◆ READING TEXT ◆
Start of Block

Constructs an AngleBetweenVectorsConstraint.

Parameter plant:
The MultibodyPlant on which the constraint is imposed. plant should be alive during the lifetime of this constraint.
Parameter frameA:
The Frame object for frame A.
Parameter a_A:
The vector a fixed to frame A, expressed in frame A.
Parameter frameB:
The Frame object for frame B.
Parameter b_B:
The vector b fixed to frame B, expressed in frameB.
Parameter angle_lower:
The lower bound on the angle between a and b. It is denoted as θ_lower in the class documentation.
Parameter angle_upper:
The upper bound on the angle between a and b. it is denoted as θ_upper in the class documentation.
Parameter plant_context:
The Context that has been allocated for this plant. We will update the context when evaluating the constraint. plant_context should be alive during the lifetime of this constraint.
Precondition:
frameA and frameB must belong to plant.
Raises: ValueError if plant is nullptr. ValueError if a_A is close to zero. ValueError if b_B is close to zero. ValueError if angle_lower is negative. ValueError if angle_upper ∉ [angle_lower, π]. ValueError if plant_context is nullptr.
1. __init__(self: pydrake.multibody.inverse_kinematics.AngleBetweenVectorsConstraint, plant: pydrake.multibody.plant.MultibodyPlant_[AutoDiffXd], frameA: pydrake.multibody.tree.Frame_[AutoDiffXd], a_A: numpy.ndarray[float64[3, 1]], frameB: pydrake.multibody.tree.Frame_[AutoDiffXd], b_B: numpy.ndarray[float64[3, 1]], angle_lower: float, angle_upper: float, plant_context: pydrake.systems.framework.Context_[AutoDiffXd]) -> None

Overloaded constructor. Constructs the constraint using MultibodyPlant<AutoDiffXd>

class pydrake.multibody.inverse_kinematics.DistanceConstraint

Constrains the distance between a pair of geometries to be within a range [distance_lower, distance_upper].

__init__(*args, **kwargs)

1. __init__(self: pydrake.multibody.inverse_kinematics.DistanceConstraint, plant: pydrake.multibody.plant.MultibodyPlant_[float], geometry_pair: Tuple[pydrake.geometry.GeometryId], plant_context: pydrake.systems.framework.Context_[float], distance_lower: float, distance_upper: float) -> None
Parameter plant:
The plant to which the pair of geometries belong. plant should outlive this DistanceConstraint object.
Parameter geometry_pair:
The pair of geometries between which the distance is constrained. Notice that we only consider the distance between a static geometry and a dynamic geometry, or a pair of dynamic geometries. We don’t allow constraining the distance between two static geometries.

End of Block

◆ RECORDS PROVIDED ◆
Start of Block

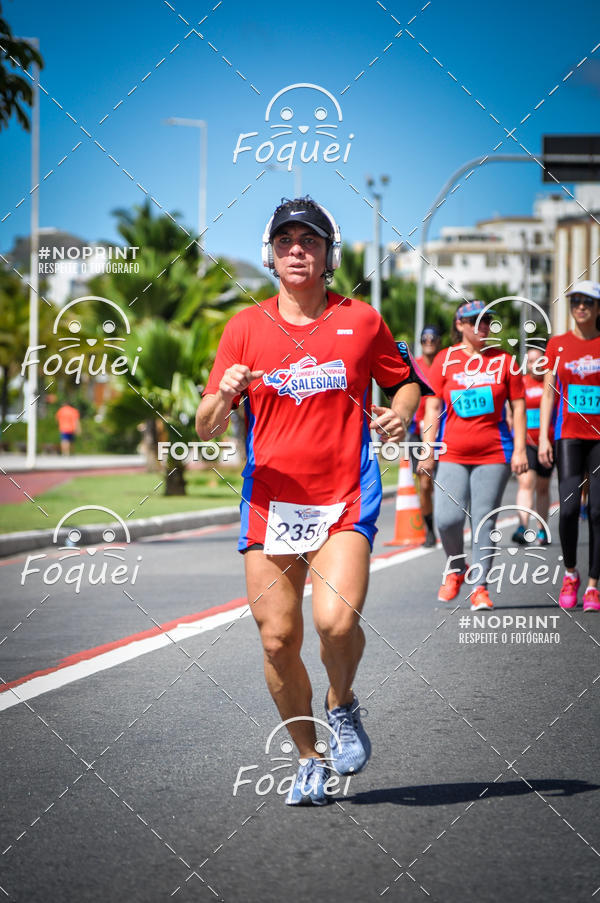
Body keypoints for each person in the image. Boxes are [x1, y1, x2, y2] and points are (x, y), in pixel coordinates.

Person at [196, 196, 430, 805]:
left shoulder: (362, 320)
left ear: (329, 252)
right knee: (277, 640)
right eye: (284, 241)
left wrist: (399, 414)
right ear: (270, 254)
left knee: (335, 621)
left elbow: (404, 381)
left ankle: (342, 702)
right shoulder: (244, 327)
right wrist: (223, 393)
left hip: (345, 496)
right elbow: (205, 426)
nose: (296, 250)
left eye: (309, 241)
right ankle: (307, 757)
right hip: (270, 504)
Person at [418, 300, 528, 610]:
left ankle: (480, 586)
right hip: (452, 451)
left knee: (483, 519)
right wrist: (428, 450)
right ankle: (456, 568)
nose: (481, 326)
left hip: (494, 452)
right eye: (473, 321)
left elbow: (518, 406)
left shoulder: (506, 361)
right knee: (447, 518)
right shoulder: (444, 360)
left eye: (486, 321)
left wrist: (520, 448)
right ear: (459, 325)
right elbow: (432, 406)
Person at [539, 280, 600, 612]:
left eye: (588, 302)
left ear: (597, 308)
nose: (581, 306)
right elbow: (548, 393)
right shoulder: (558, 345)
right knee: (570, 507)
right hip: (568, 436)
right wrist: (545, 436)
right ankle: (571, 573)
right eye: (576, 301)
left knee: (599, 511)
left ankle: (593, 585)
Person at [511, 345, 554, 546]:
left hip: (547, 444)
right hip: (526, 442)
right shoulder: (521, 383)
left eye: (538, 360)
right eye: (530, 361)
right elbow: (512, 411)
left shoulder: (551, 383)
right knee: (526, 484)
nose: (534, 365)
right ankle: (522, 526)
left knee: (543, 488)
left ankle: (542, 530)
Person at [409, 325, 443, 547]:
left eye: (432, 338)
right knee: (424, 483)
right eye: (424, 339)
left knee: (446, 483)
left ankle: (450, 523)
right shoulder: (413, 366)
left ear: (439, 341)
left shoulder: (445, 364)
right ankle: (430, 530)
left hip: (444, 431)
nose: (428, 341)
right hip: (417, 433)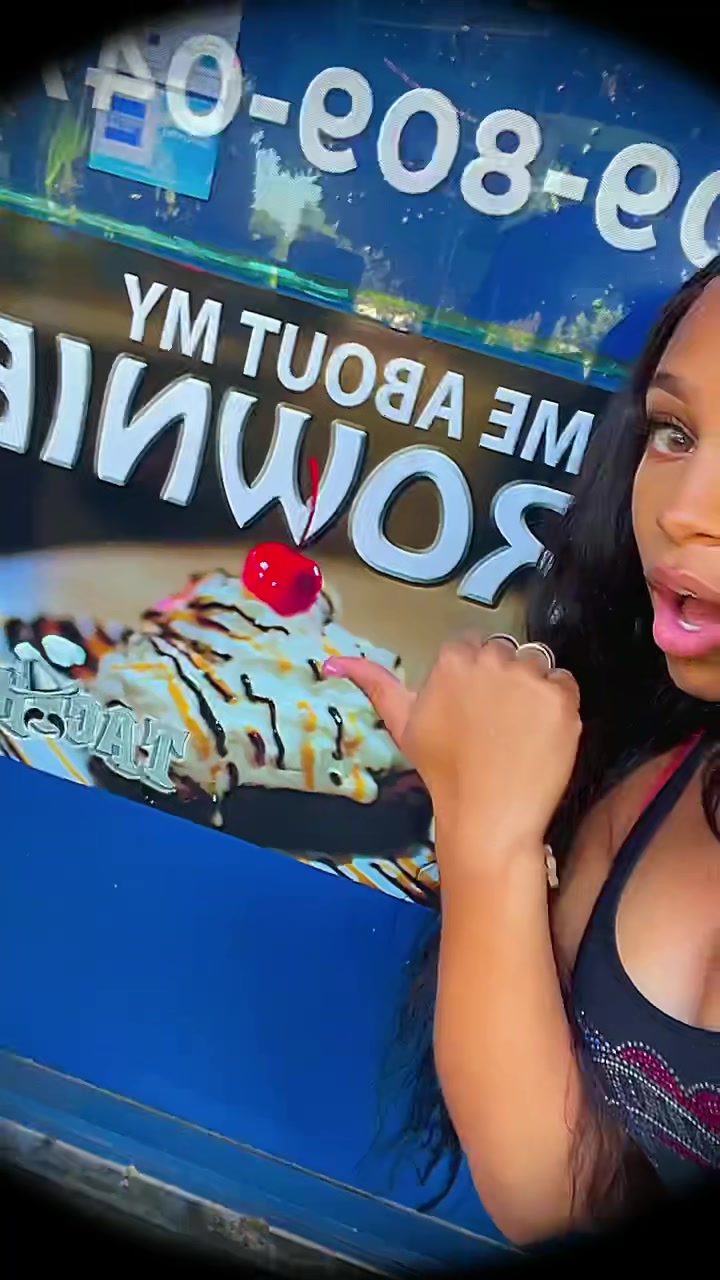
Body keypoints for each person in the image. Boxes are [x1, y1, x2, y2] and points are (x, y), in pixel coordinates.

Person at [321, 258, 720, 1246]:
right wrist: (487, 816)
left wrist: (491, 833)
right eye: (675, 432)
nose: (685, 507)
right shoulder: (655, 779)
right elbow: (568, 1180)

End of Block

◆ INSTRUCTIONS TO FOLLOW ◆
Continue the inverse kinematics documentation, starting right after its final sentence. The records above come from a different source than the inverse kinematics documentation.

◆ TASK OUTPUT ◆
Parameter plant_context:
The context for the plant. plant_context should outlive this DistanceConstraint object.
Parameter distance_lower:
The lower bound on the distance.
Parameter distance_upper:
The upper bound on the distance.
1. __init__(self: pydrake.multibody.inverse_kinematics.DistanceConstraint, plant: pydrake.multibody.plant.MultibodyPlant_[AutoDiffXd], geometry_pair: Tuple[pydrake.geometry.GeometryId], plant_context: pydrake.systems.framework.Context_[AutoDiffXd], distance_lower: float, distance_upper: float) -> None

Overloaded constructor. Constructs the constraint using MultibodyPlant<AutoDiffXd>

class pydrake.multibody.inverse_kinematics.GazeTargetConstraint

Constrains a target point T to be within a cone K. The point T (“T” stands for “target”) is fixed in a frame B, with position p_BT. The cone originates from a point S (“S” stands for “source”), fixed in frame A with position p_AS, with the axis of the cone being n, also fixed in frame A. The half angle of the cone is θ. A common usage of this constraint is that a camera should gaze at some target; namely the target falls within a gaze cone, originating from the camera eye.

Mathematically the constraint is p_ST_Aᵀ * n_unit_A ≥ 0 (p_ST_Aᵀ * n_unit_A)² ≥ (cosθ)²p_ST_Aᵀ * p_ST_A where p_ST_A is the vector from S to T, expressed in frame A. n_unit_A is the unit length directional vector representing the center ray of the cone.

__init__(*args, **kwargs)

1. __init__(self: pydrake.multibody.inverse_kinematics.GazeTargetConstraint, plant: pydrake.multibody.plant.MultibodyPlant_[float], frameA: pydrake.multibody.tree.Frame_[float], p_AS: numpy.ndarray[float64[3, 1]], n_A: numpy.ndarray[float64[3, 1]], frameB: pydrake.multibody.tree.Frame_[float], p_BT: numpy.ndarray[float64[3, 1]], cone_half_angle: float, plant_context: pydrake.systems.framework.Context_[float]) -> None
Parameter plant:
The MultibodyPlant on which the constraint is imposed. plant should be alive during the lifetime of this constraint.
Parameter frameA:
The frame to which the gaze cone is fixed.
Parameter p_AS:
The position of the cone source point S, measured and expressed in frame A.
Parameter n_A:
The directional vector representing the center ray of the cone, expressed in frame A.
Parameter frameB:
The frame to which the target point T is fixed.
Parameter p_BT:
The position of the target point T, measured and expressed in frame B.
Parameter cone_half_angle:
The half angle of the cone. We denote it as θ in the class documentation. cone_half_angle is in radians.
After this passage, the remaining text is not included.